Assistant Professor of Management Samantha Paustian-Underdahl led the research team that examined the effects of the COVID-19 pandemic on 567 small businesses and nonprofit organizations (NPO) throughout the United States.

Funded by the Jim Moran Institute for Global Entrepreneurship in the College of Business, the survey asked participants to provide feedback on employee layoffs, government loan programs, operating capacity and stress levels, among other factors, to measure how businesses have changed daily operations during this global pandemic.

It found that 15.2 percent of its participants closed permanently, and 14.5 percent of participants closed temporarily. Another 31 percent of participants are operating below 40 percent capacity, while close to 40 percent of participants are operating at 40 percent or higher during COVID-19.

Participants also were asked if they laid off employees during COVID-19—46.7 percent reported doing so, while 51 percent reported that they did not. The average number of employees laid off was 10.5.

“Small businesses and nonprofits have taken a huge hit during this time, with nearly 30 percent of our sample needing to close temporarily or permanently as of early May,” Paustian-Underdahl said. “The good news is that most organizations are getting some help.”

Of the participants who applied for government funding, nearly 92 percent received some type of financial assistance.

“Florida seems to be faring better than other parts of the country as only 10 percent of the 137 Florida businesses in our sample have temporarily or permanently closed, and only 32 percent have laid off any employees,” Paustian-Underdahl added.

Participants also were surveyed about their experience applying for and receiving funds from the Paycheck Protection Program (PPP) and Economic Injury Disaster Loan (EIDL).
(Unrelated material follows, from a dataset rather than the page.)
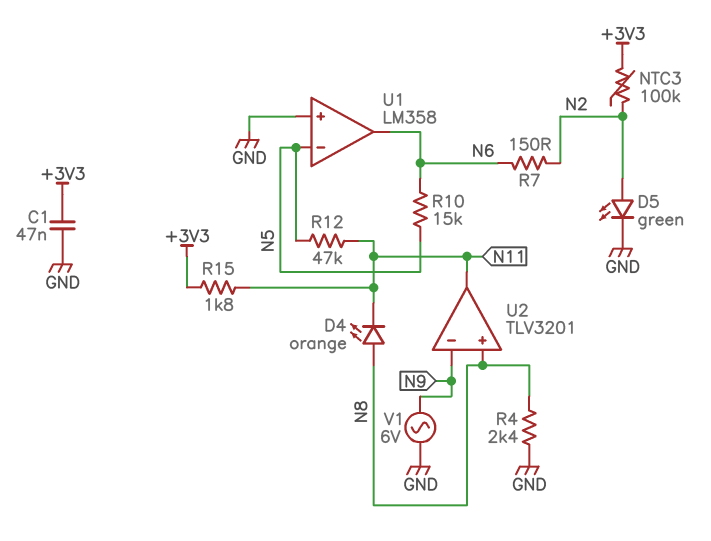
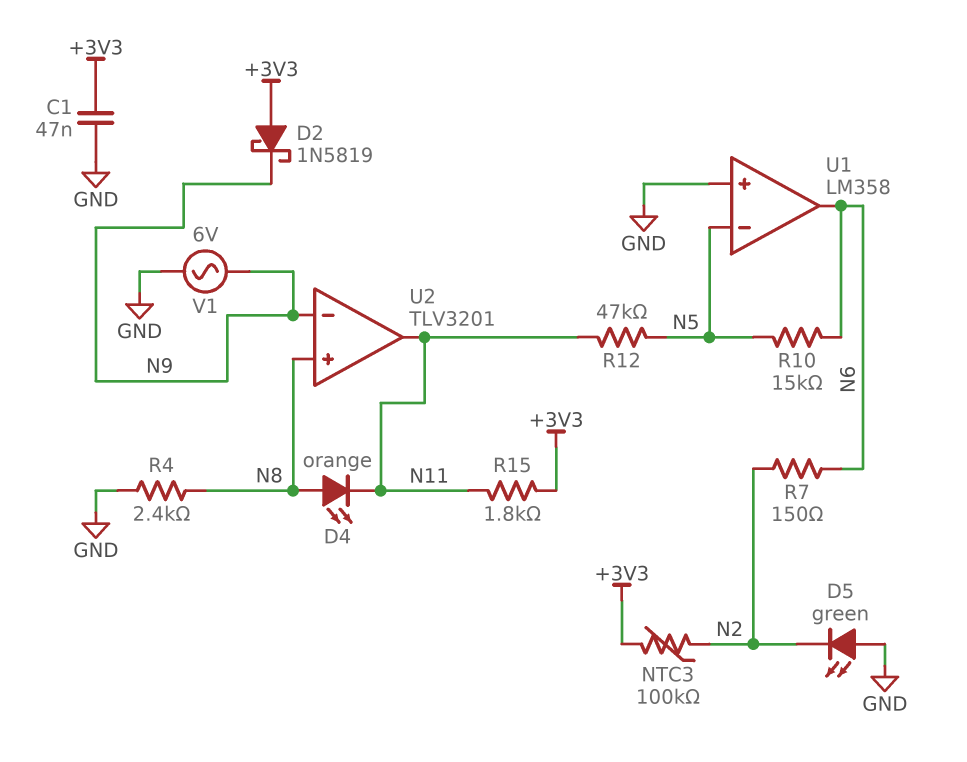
D2: none -> schottky 1N5819 (A +3V3, K N9)
D5: LED green (A N2, K GND) -> LED green (A GND, K N2)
Results revealed that business owners and NPO leaders received funding from one of these government loan programs, but not both.

Of the respondents, 75.5 percent applied for one or both types of government aid. Of participants who applied, 28.9 percent received PPP funding only, 26.8 percent received EIDL only, 11.3 percent received both PPP and EIDL, and 8.3 percent did not receive anything.

Researchers also found that business owners and NPO leaders are experiencing different effects of COVID-19 on their overall well-being and performance, depending on their gender.